Exercising in the wintertime can seem rather daunting. It is really much too cold and slippery outside to really entice you to want to go out and run. And without the impending pressure from swimsuit season, it can lose precedence in your mind.
Winter weather can discourage even the most dedicated of athletes but winter does not need to spell out the end of your outdoor exercises. There are some easy ways to ensure that you will be getting the most of your winter exercise routine in the safest of ways.
1. Be aware of the weather forecast
Before heading out the door on your winter run, jog or walk, make sure that you check the weather. Check it for the entire time that you plan on being outside. Working out in the cold is possible, but only if you are safe about it. Make sure that there are not any storms coming in, these could potentially lower your body temperature to dangerous levels.
When looking at your local weather report, also check out the wind chill factor. This is measured by combining the moisture that is in the air and the actual wind speed/direction. While it could be 32 degrees Fahrenheit out there, the wind chill may make it feel like it is 20 degrees Fahrenheit, and that is a big difference.
Because exercising in the cold can be an entirely new experience, start off slow. It is suggested that you find a route that is close to home so that you if there is some freak weather, it is just too cold or you slip on ice, you can quickly get home safely and out of the elements. Where ever you choose to make your route, try to avoid open places by water and opt instead for places with high buildings or lots of large trees. The trees and buildings will shield you from some of the wind, making it easier on you to complete your run.
2. Dress in layers
The cold wind outside takes away your insulating layer of warmth as it rushes past you. Wearing layers can help keep some of this body heat around longer, making your workout safer.
When thinking about what layers to put on, it is important to wear layers that make it possible to shed some when you get hot once you begin your exercise. That way, you can relieve yourself from the excess heat while still being able to put this protective layers back on when you get cold.
The first layer should consist of a synthetic fabric that pulls the sweat away from your skin. From there, add on a layer of wool for insulation and top it all off with a breathable, waterproof jacket. The only way you will know what works best is if you experiment with it and find out what is best for you. But always make sure that your top layer is waterproof to help maintain your precious body heat.
3. Protect your body parts.
Protecting your body from the cold should be your top priority when considering any winter exercise. Especially protect your hands, feet and head.
In the cold, your body focuses on keeping the inner body warm, losing its focus on the parts that tend to be left uncovered. This leaves a chance for hypothermia to sink in or for frostbite to happen.
Hypothermia occurs when your body cannot replenish its warmth as fast as it is losing it. The warning signs include shivering, fatigue and loss of concentration. It is vital that you seek medical attention if you think you are getting hypothermia. Frostbite can occur on any exposed skin under -15 degrees Fahrenheit after 30 plus minutes of exposure.
Make sure that the weather is above 5 degrees Fahrenheit before you go out. Pay attention to your body and be aware of any tingling or numbness that you may experience. Wear a thin pair of gloves under thicker ones to keep your hands protected. Buy shoes that are specifically for your winter exercises. Get them half a size too big so that you can wear thick insulating socks, and make sure they have high traction for the slippery ice and snow.
4. Stay safe
With the winter comes the thought that you cannot get a crispy sunburn. Sadly, this is not true. You still need to make sure that you are applying sunscreen when you go out, especially when on the snow or in higher altitudes. Those sun rays can still reach you and any unprotected skin you may have showing.

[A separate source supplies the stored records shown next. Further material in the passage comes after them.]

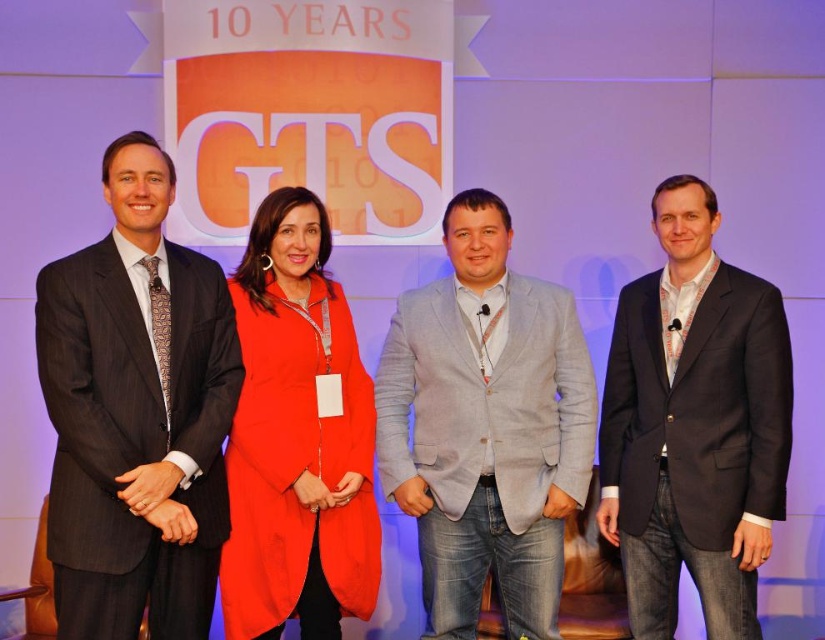
Is point (484, 538) positioned before point (755, 358)?

No, it is not.

Is gray linen blazer at center smaller than dark gray suit at right?

Indeed, gray linen blazer at center has a smaller size compared to dark gray suit at right.

You are a GUI agent. You are given a task and a screenshot of the screen. Output one action in this format:
    pyautogui.click(x=<x>, y=<y>)
    Task: Click on the gray linen blazer at center
    This screenshot has height=640, width=825.
    Given the screenshot: What is the action you would take?
    pyautogui.click(x=486, y=426)

I want to click on dark gray pinstripe suit at left, so click(135, 413).

Is dark gray pinstripe suit at left bigger than gray linen blazer at center?

Actually, dark gray pinstripe suit at left might be smaller than gray linen blazer at center.

At what (x,y) coordinates should I click in order to perform the action: click on dark gray pinstripe suit at left. Please return your answer as a coordinate pair (x, y). Looking at the image, I should click on (135, 413).

Is the position of dark gray pinstripe suit at left less distant than that of dark gray suit at right?

Yes, it is in front of dark gray suit at right.

Does dark gray pinstripe suit at left have a greater width compared to dark gray suit at right?

In fact, dark gray pinstripe suit at left might be narrower than dark gray suit at right.

Which is in front, point (120, 608) or point (769, 300)?

Point (120, 608) is more forward.

Find the location of a particular element. The image size is (825, 640). dark gray pinstripe suit at left is located at coordinates (135, 413).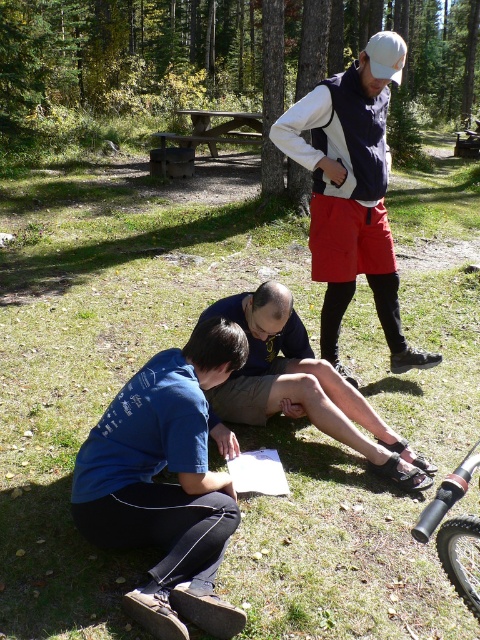
You are a hiker who wants to sit at the wooden picnic table at center. There is a person wearing a blue fabric shirt at lower left in your way. Can you walk around them to reach the picnic table?

The blue fabric shirt at lower left is in front of the wooden picnic table at center, so you can walk around them to reach the picnic table.

Looking at this image, you are planning to take a photo of the blue fabric shirt at lower center and the black matte mountain bike at lower right. Which object should you position on the left side of your photo to capture both in the frame?

The blue fabric shirt at lower center should be positioned on the left side of the photo since it is already to the left of the black matte mountain bike at lower right.

You are standing at the origin point of the coordinate system in the image. You need to locate the matte black vest at upper center. Which direction should you move to reach it?

The matte black vest at upper center is located at coordinate point 0.303 on the x axis and 0.733 on the y axis. Since you are at the origin point, you should move towards the positive x and positive y direction to reach it.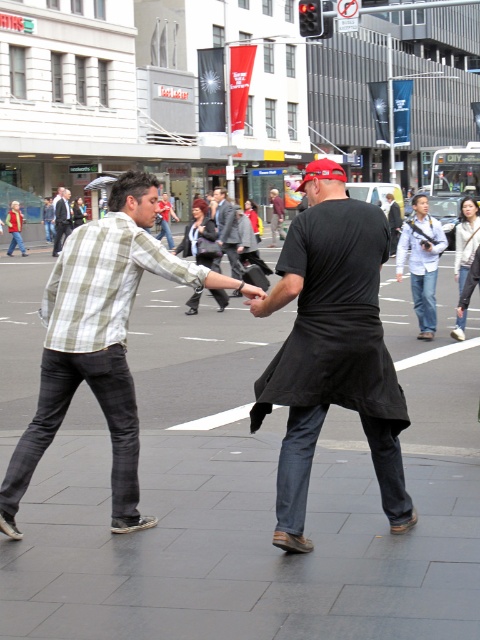
Question: Which is nearer to the black asphalt at center?

Choices:
 (A) checkered fabric shirt at left
 (B) matte black suit at left
 (C) black cotton shirt at center

Answer: (A)

Question: Which of the following is the closest to the observer?

Choices:
 (A) matte black suit at left
 (B) checkered fabric shirt at left

Answer: (B)

Question: Which point is closer to the camera?

Choices:
 (A) (99, 218)
 (B) (290, 572)
 (C) (236, 216)

Answer: (B)

Question: In this image, where is black matte shirt at center located relative to matte black suit at left?

Choices:
 (A) above
 (B) below

Answer: (B)

Question: Can you confirm if black cotton shirt at center is positioned to the right of matte black suit at left?

Choices:
 (A) no
 (B) yes

Answer: (B)

Question: Is checkered fabric shirt at left to the left of black cotton shirt at center from the viewer's perspective?

Choices:
 (A) yes
 (B) no

Answer: (B)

Dehydration is also still something to keep in mind when breaking a sweat in the cold. It is harder to tell when the symptoms are sinking in though so make sure that you are drinking the water that your body would normally need when executing these activities.

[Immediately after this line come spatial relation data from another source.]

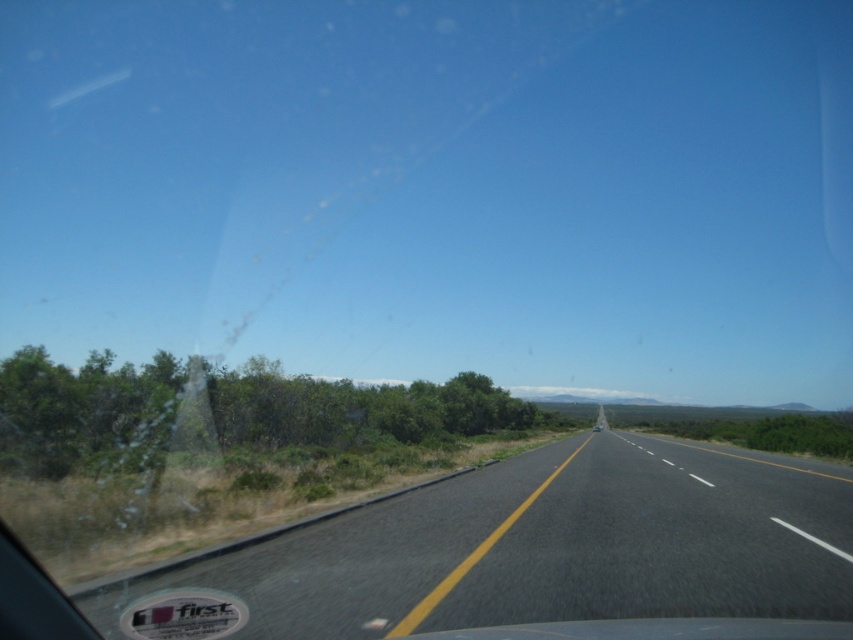
Question: Among these objects, which one is farthest from the camera?

Choices:
 (A) green leafy shrub at left
 (B) black asphalt road at center

Answer: (A)

Question: Which object is closer to the camera taking this photo?

Choices:
 (A) green leafy shrub at left
 (B) black asphalt road at center

Answer: (B)

Question: Can you confirm if black asphalt road at center is positioned below green leafy shrub at left?

Choices:
 (A) no
 (B) yes

Answer: (A)

Question: Does black asphalt road at center appear on the right side of green leafy shrub at left?

Choices:
 (A) yes
 (B) no

Answer: (A)

Question: Can you confirm if black asphalt road at center is smaller than green leafy shrub at left?

Choices:
 (A) yes
 (B) no

Answer: (A)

As always when it comes to any exercise, ask your doctor if you are in the clear to work out in the winter. The cold weather can affect your health in ways you could not imagine, and it might react with whatever medications you may be taking. Going out and getting the exercise your body needs is crucial for your overall health. In the cold your body works harder, producing more of the happy chemical, endorphins. So not only can you beat the wintertime blues, but also you will be keeping your body in shape for summer!